The concerto is written as an orchestra work with a solo cello – so a bit different from a “solo concerto” in that the orchestra has almost as big a role. The Marmæle is a little magical sea creature living on the bottom of the sea. The old tales say that fishermen could some- times get them in their yarn. Then it was very important to treat them well, and then put them back where you had found them. In that case it would go well, and no harm would find you.

In the music, the orchestra is the sea, and the solo cello line is the song of this little creature.
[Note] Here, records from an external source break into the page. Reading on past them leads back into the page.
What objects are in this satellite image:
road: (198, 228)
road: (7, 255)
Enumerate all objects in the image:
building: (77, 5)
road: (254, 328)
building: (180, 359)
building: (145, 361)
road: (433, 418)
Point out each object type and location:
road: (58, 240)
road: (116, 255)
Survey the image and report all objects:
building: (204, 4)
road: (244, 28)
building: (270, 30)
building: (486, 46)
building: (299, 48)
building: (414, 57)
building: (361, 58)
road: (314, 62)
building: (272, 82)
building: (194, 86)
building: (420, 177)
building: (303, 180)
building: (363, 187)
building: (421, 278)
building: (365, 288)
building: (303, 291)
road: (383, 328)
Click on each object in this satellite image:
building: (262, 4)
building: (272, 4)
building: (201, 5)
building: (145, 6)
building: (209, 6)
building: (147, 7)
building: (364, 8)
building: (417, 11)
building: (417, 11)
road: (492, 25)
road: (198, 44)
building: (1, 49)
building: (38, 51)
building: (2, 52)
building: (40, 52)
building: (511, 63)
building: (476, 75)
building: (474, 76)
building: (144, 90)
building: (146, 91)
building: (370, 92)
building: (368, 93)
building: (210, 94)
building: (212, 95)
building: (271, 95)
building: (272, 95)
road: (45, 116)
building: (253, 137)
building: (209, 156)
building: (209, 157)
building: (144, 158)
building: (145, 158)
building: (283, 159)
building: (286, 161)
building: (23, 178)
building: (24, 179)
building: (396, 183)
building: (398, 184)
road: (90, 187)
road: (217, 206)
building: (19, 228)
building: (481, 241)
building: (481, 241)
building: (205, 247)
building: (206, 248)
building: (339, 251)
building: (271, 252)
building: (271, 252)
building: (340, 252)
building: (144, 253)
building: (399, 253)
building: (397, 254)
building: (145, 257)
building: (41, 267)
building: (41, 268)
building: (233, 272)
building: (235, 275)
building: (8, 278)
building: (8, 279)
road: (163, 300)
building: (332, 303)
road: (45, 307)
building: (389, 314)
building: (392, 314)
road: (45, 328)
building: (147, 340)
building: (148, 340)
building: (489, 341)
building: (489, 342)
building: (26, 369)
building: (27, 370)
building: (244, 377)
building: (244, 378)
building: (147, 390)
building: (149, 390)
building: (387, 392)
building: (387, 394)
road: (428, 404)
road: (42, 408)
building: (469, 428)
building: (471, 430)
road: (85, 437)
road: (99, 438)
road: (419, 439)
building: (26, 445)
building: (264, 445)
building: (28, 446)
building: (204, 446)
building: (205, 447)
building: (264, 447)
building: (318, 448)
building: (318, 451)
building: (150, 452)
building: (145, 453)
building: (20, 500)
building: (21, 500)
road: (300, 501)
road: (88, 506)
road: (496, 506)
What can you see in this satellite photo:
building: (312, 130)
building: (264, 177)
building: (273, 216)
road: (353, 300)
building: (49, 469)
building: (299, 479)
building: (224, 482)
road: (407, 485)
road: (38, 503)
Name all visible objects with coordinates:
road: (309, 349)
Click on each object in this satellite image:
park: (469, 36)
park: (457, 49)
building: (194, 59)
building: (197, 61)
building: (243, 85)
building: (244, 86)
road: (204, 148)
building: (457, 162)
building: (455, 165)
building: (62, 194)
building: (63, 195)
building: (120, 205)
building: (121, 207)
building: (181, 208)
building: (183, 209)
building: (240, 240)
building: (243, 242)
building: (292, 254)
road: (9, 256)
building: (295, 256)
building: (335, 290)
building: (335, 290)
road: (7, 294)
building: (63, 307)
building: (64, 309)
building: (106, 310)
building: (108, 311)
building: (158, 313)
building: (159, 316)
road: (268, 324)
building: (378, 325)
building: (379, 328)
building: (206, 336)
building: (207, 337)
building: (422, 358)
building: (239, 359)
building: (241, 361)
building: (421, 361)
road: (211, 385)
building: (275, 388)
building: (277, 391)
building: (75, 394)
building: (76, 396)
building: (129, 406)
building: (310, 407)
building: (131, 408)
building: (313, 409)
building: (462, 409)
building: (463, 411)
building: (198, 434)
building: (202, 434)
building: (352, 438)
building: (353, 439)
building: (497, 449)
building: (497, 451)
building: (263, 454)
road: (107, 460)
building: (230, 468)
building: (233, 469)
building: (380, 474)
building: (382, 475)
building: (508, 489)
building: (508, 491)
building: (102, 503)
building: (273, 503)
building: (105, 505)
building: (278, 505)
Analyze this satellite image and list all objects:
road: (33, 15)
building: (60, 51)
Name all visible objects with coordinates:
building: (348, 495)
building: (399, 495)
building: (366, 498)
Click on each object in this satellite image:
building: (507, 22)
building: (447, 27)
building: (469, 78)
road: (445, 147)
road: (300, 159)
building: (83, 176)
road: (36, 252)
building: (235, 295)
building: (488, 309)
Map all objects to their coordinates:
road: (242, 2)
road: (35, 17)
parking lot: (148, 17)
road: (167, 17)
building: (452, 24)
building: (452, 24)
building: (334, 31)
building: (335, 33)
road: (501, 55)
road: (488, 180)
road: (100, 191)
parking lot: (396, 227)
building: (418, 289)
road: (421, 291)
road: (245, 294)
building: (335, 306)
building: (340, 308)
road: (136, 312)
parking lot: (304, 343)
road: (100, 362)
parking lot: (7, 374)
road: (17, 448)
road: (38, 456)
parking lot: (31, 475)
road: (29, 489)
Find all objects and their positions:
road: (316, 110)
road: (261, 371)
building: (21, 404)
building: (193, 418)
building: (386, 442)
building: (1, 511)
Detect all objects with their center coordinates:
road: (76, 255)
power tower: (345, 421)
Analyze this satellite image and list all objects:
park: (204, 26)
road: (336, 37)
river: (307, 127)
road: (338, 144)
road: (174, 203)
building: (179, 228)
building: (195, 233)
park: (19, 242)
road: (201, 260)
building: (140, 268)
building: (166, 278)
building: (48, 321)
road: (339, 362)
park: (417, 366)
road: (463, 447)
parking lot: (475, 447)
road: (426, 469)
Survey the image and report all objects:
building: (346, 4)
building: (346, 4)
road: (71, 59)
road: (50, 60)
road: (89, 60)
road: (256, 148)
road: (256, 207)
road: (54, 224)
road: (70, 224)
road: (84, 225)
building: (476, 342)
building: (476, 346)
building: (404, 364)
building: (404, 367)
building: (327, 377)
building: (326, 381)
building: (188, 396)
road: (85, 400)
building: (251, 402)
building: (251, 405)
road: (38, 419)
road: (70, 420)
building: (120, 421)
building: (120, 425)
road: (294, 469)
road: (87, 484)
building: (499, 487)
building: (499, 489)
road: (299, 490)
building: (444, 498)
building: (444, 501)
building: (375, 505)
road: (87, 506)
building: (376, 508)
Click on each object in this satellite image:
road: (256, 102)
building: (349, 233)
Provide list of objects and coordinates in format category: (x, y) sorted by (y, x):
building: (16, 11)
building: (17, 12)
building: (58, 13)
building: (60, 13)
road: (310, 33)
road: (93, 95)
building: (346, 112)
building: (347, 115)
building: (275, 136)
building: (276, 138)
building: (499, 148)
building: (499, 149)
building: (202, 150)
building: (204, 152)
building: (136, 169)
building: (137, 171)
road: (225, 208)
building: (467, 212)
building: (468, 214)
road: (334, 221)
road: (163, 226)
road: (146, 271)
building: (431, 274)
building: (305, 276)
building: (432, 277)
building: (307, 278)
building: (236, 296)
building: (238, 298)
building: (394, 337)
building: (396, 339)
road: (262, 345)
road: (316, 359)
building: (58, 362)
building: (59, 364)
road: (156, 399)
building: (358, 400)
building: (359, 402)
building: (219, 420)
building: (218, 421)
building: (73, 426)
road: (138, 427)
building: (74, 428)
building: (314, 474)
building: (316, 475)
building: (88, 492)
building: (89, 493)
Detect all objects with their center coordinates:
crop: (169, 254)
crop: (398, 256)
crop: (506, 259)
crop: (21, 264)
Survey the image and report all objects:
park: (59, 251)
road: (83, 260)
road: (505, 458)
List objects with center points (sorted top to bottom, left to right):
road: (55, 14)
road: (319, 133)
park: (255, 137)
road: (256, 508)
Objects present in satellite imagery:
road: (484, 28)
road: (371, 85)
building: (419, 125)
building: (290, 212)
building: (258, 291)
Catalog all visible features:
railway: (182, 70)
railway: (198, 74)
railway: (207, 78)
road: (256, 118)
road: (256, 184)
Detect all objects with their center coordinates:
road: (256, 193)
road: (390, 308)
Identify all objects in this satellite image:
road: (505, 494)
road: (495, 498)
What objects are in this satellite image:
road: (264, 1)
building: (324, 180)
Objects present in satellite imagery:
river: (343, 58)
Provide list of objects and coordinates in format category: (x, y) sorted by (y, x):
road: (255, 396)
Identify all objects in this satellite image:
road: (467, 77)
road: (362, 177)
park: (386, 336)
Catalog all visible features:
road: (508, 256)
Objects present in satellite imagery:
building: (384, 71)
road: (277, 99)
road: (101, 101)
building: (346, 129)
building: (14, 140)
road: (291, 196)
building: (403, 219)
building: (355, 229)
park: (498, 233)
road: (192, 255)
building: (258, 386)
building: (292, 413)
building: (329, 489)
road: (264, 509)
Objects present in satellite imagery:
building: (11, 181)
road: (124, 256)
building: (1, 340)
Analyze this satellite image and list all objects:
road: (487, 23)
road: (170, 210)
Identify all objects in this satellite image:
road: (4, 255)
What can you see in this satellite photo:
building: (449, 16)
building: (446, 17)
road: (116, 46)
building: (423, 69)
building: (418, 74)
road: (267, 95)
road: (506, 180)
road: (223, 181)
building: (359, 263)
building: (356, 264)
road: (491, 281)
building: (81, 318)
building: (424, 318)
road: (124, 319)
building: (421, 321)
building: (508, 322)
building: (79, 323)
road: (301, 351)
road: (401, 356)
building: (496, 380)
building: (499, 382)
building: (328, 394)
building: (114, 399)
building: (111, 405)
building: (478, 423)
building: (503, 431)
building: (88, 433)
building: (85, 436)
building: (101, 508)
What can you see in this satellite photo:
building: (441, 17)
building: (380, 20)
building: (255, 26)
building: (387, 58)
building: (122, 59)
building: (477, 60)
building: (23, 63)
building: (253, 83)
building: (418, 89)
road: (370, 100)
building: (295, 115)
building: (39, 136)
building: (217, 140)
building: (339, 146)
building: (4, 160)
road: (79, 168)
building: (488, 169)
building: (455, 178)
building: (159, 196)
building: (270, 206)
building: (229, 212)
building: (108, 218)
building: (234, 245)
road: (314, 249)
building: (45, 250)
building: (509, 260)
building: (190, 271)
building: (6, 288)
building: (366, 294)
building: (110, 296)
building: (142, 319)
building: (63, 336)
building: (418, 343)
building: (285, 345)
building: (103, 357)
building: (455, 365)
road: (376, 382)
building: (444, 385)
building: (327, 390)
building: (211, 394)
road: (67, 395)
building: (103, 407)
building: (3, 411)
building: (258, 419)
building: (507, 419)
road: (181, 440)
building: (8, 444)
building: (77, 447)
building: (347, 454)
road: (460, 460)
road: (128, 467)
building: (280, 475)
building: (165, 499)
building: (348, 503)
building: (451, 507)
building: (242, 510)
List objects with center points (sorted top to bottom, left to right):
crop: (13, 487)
The work starts with the orchestra alternating with long tones in “waves”, and in quartertone dissonances between the different instrument groups:

 

The very first entrance of the solo cello is on a single long A from pp, just barely coming through the sound of the orchestra (the sea), gradually appearing and then disappearing, here from bar 10:

 

 

 

From bar 20 the magic song develops and the solistic tone gets prominent. I focus on feeling the line and rhythm embodied. Singing the quartertones inside:

 

I suppose the queerness of this creature results in its song mostly consisting of quartertones, and very often starting in the deep registers and climbing up high before falling down again. From bar 77 to 118 the line has this rising and falling with variations in dynamic and rhythms:

 

 

From bar 121 to 128 comes a strong rhythmic Bartok pizzicato section alternating between orchestra and soloist. I make sure to feel the whole section melodically even with the percussive aspect, and through the pauses:

 

 

Then the wavy lines from the deep and up, and down again, returns. From bar 155 comes the quartertone deep melodic song. I want it to be singing and filled with energy, with very clear directions in the music. The quartertones make small interval movements:

 

Bars 197 to 230 is a mix between the long quiet notes filled with contained energy and small gestures, like small monologues:

 

This leads into the birdlike section lasting from bar 230 till 334. The cello line is at times more accompanying than solistic, and I imagine it as a birdsong, keeping it swinging and taking place in the sound frame of the orchestra from nothing to fortissimo:

From bar 278 I think of the birdsong as very melodic, and try to bring out all the little changes in melody:

 

When reading the orchestra score it strikes me how the waves are written into the music – so that the alternating lines are physical “drawings” in the score:

 

Then the orchestra returns to the long notes with wavy dynamic from the start, and the cello solo sings a legato quartertone scale up and down, starting on a deeper note for each line. At the end spanning over three octaves.

 

 

The ending is a very energetic part, still using the waves going up and down, but now in a fast rhythm, strong and wild:

And the very last bars go back into the deep, the cello line on its own, going from a high A and more than two octaves down. I am sure the Marmæle is happy being back in the deep of the sea.